Return, from the data below, each line that contains the word "this".

— Supplied data —
────────────────────────────────────────
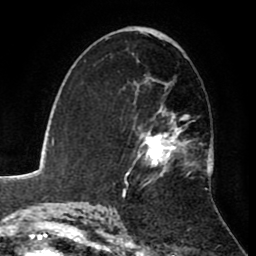
Breast MRI (dynamic contrast-enhanced), one axial slice; position 52 of 80 along the scan axis; cropped to one breast; dynamic contrast-enhanced series, time point 2 of 8 at this slice position (early post-contrast); 1.5 T; TE 2.6 ms, TR 5.6 ms; 2 mm slice thickness; 256 × 256 image matrix, field of view 170 × 170 mm. Female patient.
Structures marked on this image (semi-automatic segmentation, software-assisted and operator-edited):
- enhancing-tissue mask used for the functional tumour volume (all voxels passing the contrast-enhancement thresholds inside the analysis volume; usually the tumour): box from (x=126, y=61) to (x=214, y=184) px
────────────────────────────────────────
— Solved exercise —
Breast MRI (dynamic contrast-enhanced), one axial slice; position 52 of 80 along the scan axis; cropped to one breast; dynamic contrast-enhanced series, time point 2 of 8 at this slice position (early post-contrast); 1.5 T; TE 2.6 ms, TR 5.6 ms; 2 mm slice thickness; 256 × 256 image matrix, field of view 170 × 170 mm. Female patient.
Structures marked on this image (semi-automatic segmentation, software-assisted and operator-edited):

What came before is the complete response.